** Records supplied follows **

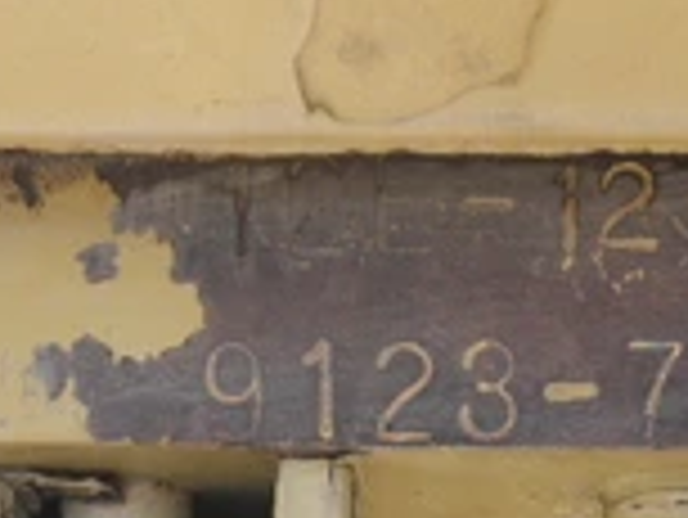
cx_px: 301
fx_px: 1452
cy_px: 297
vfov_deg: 20.2
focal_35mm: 73
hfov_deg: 26.6
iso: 64
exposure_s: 1/50
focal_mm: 5
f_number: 3
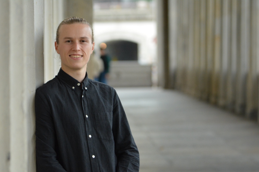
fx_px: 1920
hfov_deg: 7.7
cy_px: 102
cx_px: 133
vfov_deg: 5.1
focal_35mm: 267
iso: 2000
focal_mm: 150
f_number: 5
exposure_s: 1/125
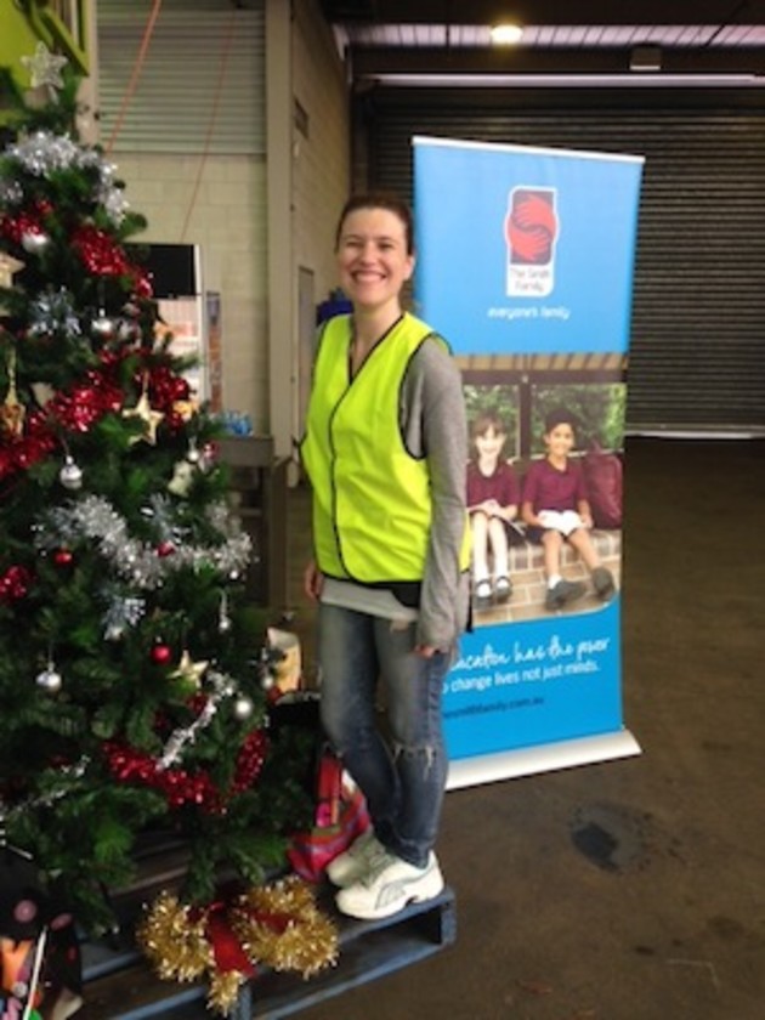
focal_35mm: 33
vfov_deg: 55.4
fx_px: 972
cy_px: 510
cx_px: 382
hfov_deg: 42.9
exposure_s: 1/20
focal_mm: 4.12
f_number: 2.4
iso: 64
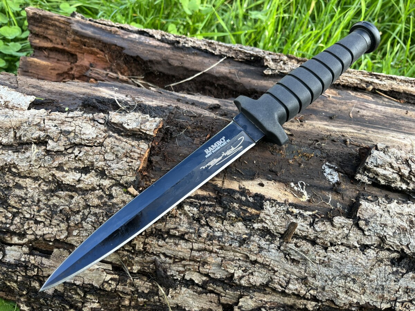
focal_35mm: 26
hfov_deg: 67.3
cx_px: 208
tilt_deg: -50.3
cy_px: 156
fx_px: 312
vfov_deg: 53.1
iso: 32
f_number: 1.6
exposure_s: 1/134
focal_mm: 5.1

** End of Records supplied **

Problem description:
Your copy should match the records word for word, with the pictures removed.

Task result:
cx_px: 301
fx_px: 1452
cy_px: 297
vfov_deg: 20.2
focal_35mm: 73
hfov_deg: 26.6
iso: 64
exposure_s: 1/50
focal_mm: 5
f_number: 3
fx_px: 1920
hfov_deg: 7.7
cy_px: 102
cx_px: 133
vfov_deg: 5.1
focal_35mm: 267
iso: 2000
focal_mm: 150
f_number: 5
exposure_s: 1/125
focal_35mm: 33
vfov_deg: 55.4
fx_px: 972
cy_px: 510
cx_px: 382
hfov_deg: 42.9
exposure_s: 1/20
focal_mm: 4.12
f_number: 2.4
iso: 64
focal_35mm: 26
hfov_deg: 67.3
cx_px: 208
tilt_deg: -50.3
cy_px: 156
fx_px: 312
vfov_deg: 53.1
iso: 32
f_number: 1.6
exposure_s: 1/134
focal_mm: 5.1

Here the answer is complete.